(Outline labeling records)
============================================================
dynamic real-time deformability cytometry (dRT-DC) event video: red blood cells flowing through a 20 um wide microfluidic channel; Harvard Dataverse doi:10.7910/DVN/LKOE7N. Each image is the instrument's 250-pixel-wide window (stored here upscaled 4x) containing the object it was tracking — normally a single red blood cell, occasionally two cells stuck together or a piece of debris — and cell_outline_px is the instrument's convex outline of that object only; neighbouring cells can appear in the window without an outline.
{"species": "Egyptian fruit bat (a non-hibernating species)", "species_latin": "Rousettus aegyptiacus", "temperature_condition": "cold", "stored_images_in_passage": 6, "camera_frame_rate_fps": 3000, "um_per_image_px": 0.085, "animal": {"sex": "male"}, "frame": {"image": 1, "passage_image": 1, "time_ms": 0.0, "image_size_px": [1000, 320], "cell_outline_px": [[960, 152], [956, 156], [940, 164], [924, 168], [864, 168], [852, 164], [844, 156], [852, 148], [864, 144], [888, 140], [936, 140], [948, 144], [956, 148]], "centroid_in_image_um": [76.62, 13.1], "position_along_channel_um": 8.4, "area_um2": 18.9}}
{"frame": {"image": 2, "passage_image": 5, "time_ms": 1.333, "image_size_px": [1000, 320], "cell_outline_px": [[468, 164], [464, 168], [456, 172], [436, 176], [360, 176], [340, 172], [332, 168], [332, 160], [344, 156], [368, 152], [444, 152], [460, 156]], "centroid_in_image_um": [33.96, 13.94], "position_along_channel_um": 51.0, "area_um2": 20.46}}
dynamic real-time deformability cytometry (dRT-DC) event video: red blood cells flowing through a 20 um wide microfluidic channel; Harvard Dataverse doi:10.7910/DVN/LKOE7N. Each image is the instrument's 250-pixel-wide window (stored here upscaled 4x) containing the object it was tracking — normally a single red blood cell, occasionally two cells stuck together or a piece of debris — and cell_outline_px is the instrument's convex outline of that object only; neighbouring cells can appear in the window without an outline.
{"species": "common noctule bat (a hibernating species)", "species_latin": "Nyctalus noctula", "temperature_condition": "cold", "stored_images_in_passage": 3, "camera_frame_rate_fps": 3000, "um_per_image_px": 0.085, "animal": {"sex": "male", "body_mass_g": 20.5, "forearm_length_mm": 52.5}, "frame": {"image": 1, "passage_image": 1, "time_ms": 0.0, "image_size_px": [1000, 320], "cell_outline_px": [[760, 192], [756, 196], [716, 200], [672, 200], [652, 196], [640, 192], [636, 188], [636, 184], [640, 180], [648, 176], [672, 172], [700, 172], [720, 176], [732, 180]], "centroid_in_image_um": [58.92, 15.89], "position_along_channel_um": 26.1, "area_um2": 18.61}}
============================================================
DIRECTIONS FOR THIS TASK :: Each line of the listing should be copied exactly.

THE SOLUTION ::
dynamic real-time deformability cytometry (dRT-DC) event video: red blood cells flowing through a 20 um wide microfluidic channel; Harvard Dataverse doi:10.7910/DVN/LKOE7N. Each image is the instrument's 250-pixel-wide window (stored here upscaled 4x) containing the object it was tracking — normally a single red blood cell, occasionally two cells stuck together or a piece of debris — and cell_outline_px is the instrument's convex outline of that object only; neighbouring cells can appear in the window without an outline.
{"species": "Egyptian fruit bat (a non-hibernating species)", "species_latin": "Rousettus aegyptiacus", "temperature_condition": "cold", "stored_images_in_passage": 6, "camera_frame_rate_fps": 3000, "um_per_image_px": 0.085, "animal": {"sex": "male"}, "frame": {"image": 1, "passage_image": 1, "time_ms": 0.0, "image_size_px": [1000, 320], "cell_outline_px": [[960, 152], [956, 156], [940, 164], [924, 168], [864, 168], [852, 164], [844, 156], [852, 148], [864, 144], [888, 140], [936, 140], [948, 144], [956, 148]], "centroid_in_image_um": [76.62, 13.1], "position_along_channel_um": 8.4, "area_um2": 18.9}}
{"frame": {"image": 2, "passage_image": 5, "time_ms": 1.333, "image_size_px": [1000, 320], "cell_outline_px": [[468, 164], [464, 168], [456, 172], [436, 176], [360, 176], [340, 172], [332, 168], [332, 160], [344, 156], [368, 152], [444, 152], [460, 156]], "centroid_in_image_um": [33.96, 13.94], "position_along_channel_um": 51.0, "area_um2": 20.46}}
dynamic real-time deformability cytometry (dRT-DC) event video: red blood cells flowing through a 20 um wide microfluidic channel; Harvard Dataverse doi:10.7910/DVN/LKOE7N. Each image is the instrument's 250-pixel-wide window (stored here upscaled 4x) containing the object it was tracking — normally a single red blood cell, occasionally two cells stuck together or a piece of debris — and cell_outline_px is the instrument's convex outline of that object only; neighbouring cells can appear in the window without an outline.
{"species": "common noctule bat (a hibernating species)", "species_latin": "Nyctalus noctula", "temperature_condition": "cold", "stored_images_in_passage": 3, "camera_frame_rate_fps": 3000, "um_per_image_px": 0.085, "animal": {"sex": "male", "body_mass_g": 20.5, "forearm_length_mm": 52.5}, "frame": {"image": 1, "passage_image": 1, "time_ms": 0.0, "image_size_px": [1000, 320], "cell_outline_px": [[760, 192], [756, 196], [716, 200], [672, 200], [652, 196], [640, 192], [636, 188], [636, 184], [640, 180], [648, 176], [672, 172], [700, 172], [720, 176], [732, 180]], "centroid_in_image_um": [58.92, 15.89], "position_along_channel_um": 26.1, "area_um2": 18.61}}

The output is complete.